There is no doubt, in a period where burdensome student loans and wage stagnation are crushing the hopes of achieving the American dream while living in their parents’ basements, the millennial generation is struggling to survive.
In recent times, we have explained how this generation is selling sex on the internet in exchange for money to pay bills. Across the United States, there could be upwards 2.5 million college students selling sex on a website to cover expenses (see: Millions Of Millennials Could Be Trading Sex For Their Next Debt Payment – Here’s How) or there is a new trend with millennial women, auctioning their virginities to the highest bidder (see: Abu Dhabi Businessman Pays $2.9 Million For 19-Year-Old Model’s Virginity.) If it’s sex, the millennial generation has made it a commodity, using the power of the internet to leverage the sale.
Besides the out of control sex advertisement on creepy websites, struggling millennials are now supplementing their incomes at blood plasma facilities across the United States.
In particular, Cheyenne Johnson, a former Lane Community College student, said: “You just walk in and walk out with money.” Cha-ching. .. Twice a week, she visits Grifols Talecris plasma donation center in Eugene, Oregon, exchanging plasma for cash in excess of $25 to $150 per week. Cheyenne, 23, visits the facility on a regular basis because the job environment in the area is weak.
According to the article, broke millennials in Eugene go to blood plasma centers for a source of quick cash.
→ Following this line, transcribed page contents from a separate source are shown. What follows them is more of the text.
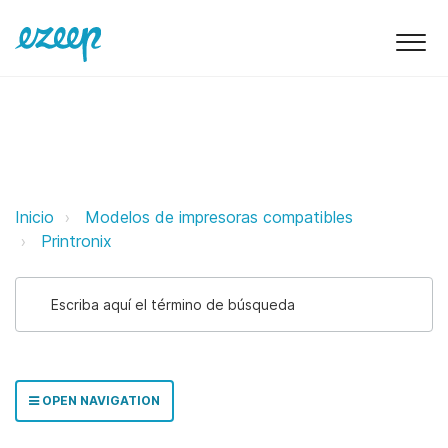
Printronix ezeep Support Support
Inicio
Modelos de impresoras compatibles
Printronix
OPEN NAVIGATION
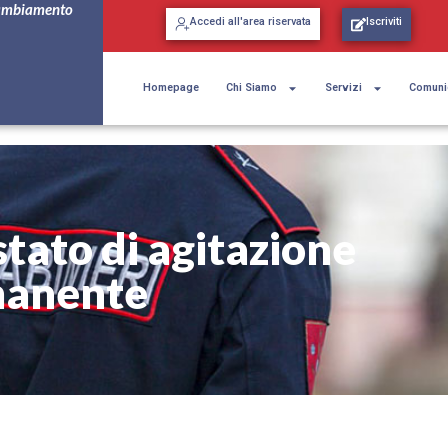
ambiamento
Accedi all'area riservata
Iscriviti
Homepage
Chi Siamo
Servizi
Comuni
stato di agitazione
anente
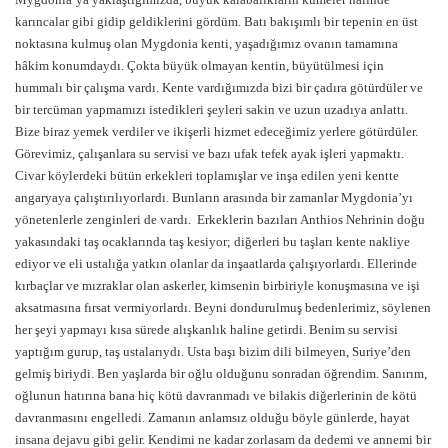
karıncalar gibi gidip geldiklerini gördüm. Batı bakışımlı bir tepenin en üst
noktasına kulmuş olan Mygdonia kenti, yaşadığımız ovanın tamamına
hâkim konumdaydı. Çokta büyük olmayan kentin, büyütülmesi için
hummalı bir çalışma vardı. Kente vardığımızda bizi bir çadıra götürdüler ve
bir tercüman yapmamızı istedikleri şeyleri sakin ve uzun uzadıya anlattı.
Bize biraz yemek verdiler ve ikişerli hizmet edeceğimiz yerlere götürdüler.
Görevimiz, çalışanlara su servisi ve bazı ufak tefek ayak işleri yapmaktı.
Civar köylerdeki bütün erkekleri toplamışlar ve inşa edilen yeni kentte
angaryaya çalıştırılıyorlardı. Bunların arasında bir zamanlar Mygdonia’yı
yönetenlerle zenginleri de vardı. Erkeklerin bazıları Anthios Nehrinin doğu
yakasındaki taş ocaklarında taş kesiyor; diğerleri bu taşları kente nakliye
ediyor ve eli ustalığa yatkın olanlar da inşaatlarda çalışıyorlardı. Ellerinde
kırbaçlar ve mızraklar olan askerler, kimsenin birbiriyle konuşmasına ve işi
aksatmasına fırsat vermiyorlardı. Beyni dondurulmuş bedenlerimiz, söylenen
her şeyi yapmayı kısa sürede alışkanlık haline getirdi. Benim su servisi
yaptığım gurup, taş ustalarıydı. Usta başı bizim dili bilmeyen, Suriye’den
gelmiş biriydi. Ben yaşlarda bir oğlu olduğunu sonradan öğrendim. Sanırım,
oğlunun hatırına bana hiç kötü davranmadı ve bilakis diğerlerinin de kötü
davranmasını engelledi. Zamanın anlamsız olduğu böyle günlerde, hayat
insana dejavu gibi gelir. Kendimi ne kadar zorlasam da dedemi ve annemi bir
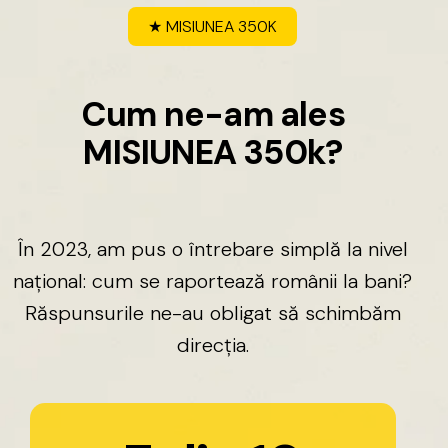
★
MISIUNEA
350K
C
u
m
n
e
-
a
m
a
l
e
s
M
I
S
I
U
N
E
A
3
5
0
k
?
În
2023,
am
pus
o
întrebare
simplă
la
nivel
național:
cum
se
raportează
românii
la
bani?
Răspunsurile
ne-au
obligat
să
schimbăm
direcția.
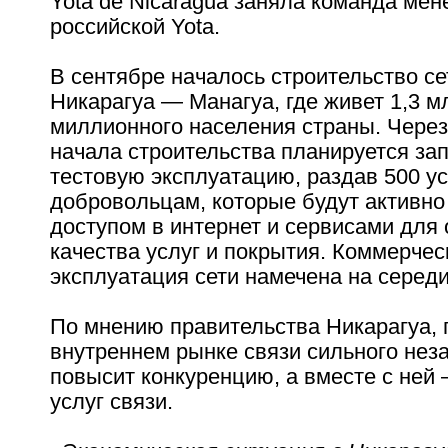
Yota de Nicaragua заняла команда мен
российской Yota.
В сентябре началось строительство се
Никарагуа — Манагуа, где живет 1,3 мл
миллионного населения страны. Через
начала строительства планируется зап
тестовую эксплуатацию, раздав 500 у
добровольцам, которые будут активно
доступом в интернет и сервисами для
качества услуг и покрытия. Коммерчес
эксплуатация сети намечена на середи
По мнению правительства Никарагуа, 
внутреннем рынке связи сильного нез
повысит конкуренцию, а вместе с ней 
услуг связи.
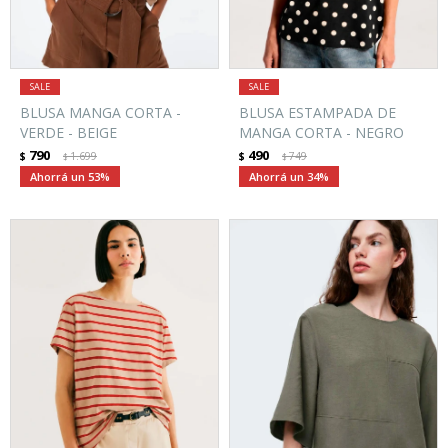
BLUSA MANGA CORTA -
BLUSA ESTAMPADA DE
VERDE - BEIGE
MANGA CORTA - NEGRO
790
490
$
1.699
$
749
$
$
53
34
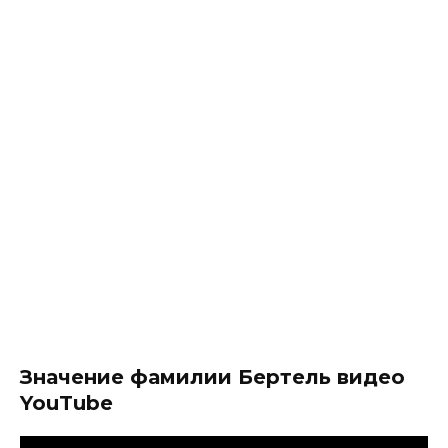
Значение фамилии Бертель видео
YouTube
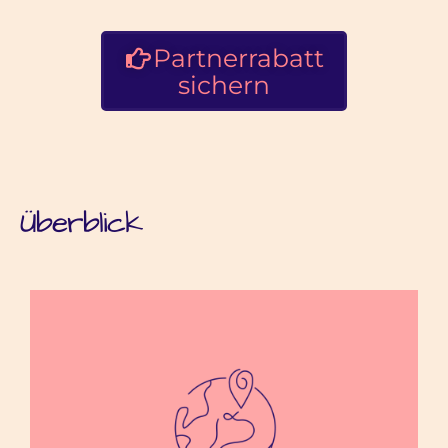
Partnerrabatt
sichern
Überblick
Its website even boasts that it’s “just minutes away from the University of Oregon,” and that students can do homework while they donate. Beth Vial, a former phlebotomist at the Eugene Grifols location, estimated that about one third of the donors at the Eugene location are between the ages of 18 and 24.
According to data from the New York Times, the median income of a student’s family at UO is more than double the national average, according to the U.S. Census Bureau. That makes UO the 174th richest university out of 2,395 in the United States, in terms of student wealth. Being a low income student at a school like UO can be an isolating experience, and donating plasma to supplement a small income is just one of the things that might separate low income students from their peers.
Unbeknownst too many, the plasma industry is a $16.8 billion market, forecasted to expand in the coming years. ABC News reported that 94 percent of the world’s plasma comes from the United States with facilities mostly in poor neighborhoods. Grifols Talecris plasma, the one Cheyenne uses, is the third largest global manufacturer of plasma therapies, according to its website.
Broke millennial creates instructional YouTube video for other broke millennials to discover the new riches of “donating plasma for extra money.”
Another broke millennial describes the process of “using your body to make money.”
Is this the next side hustle for millennials? Add it to the list of donating sperm and driving for Uber.. Great job America!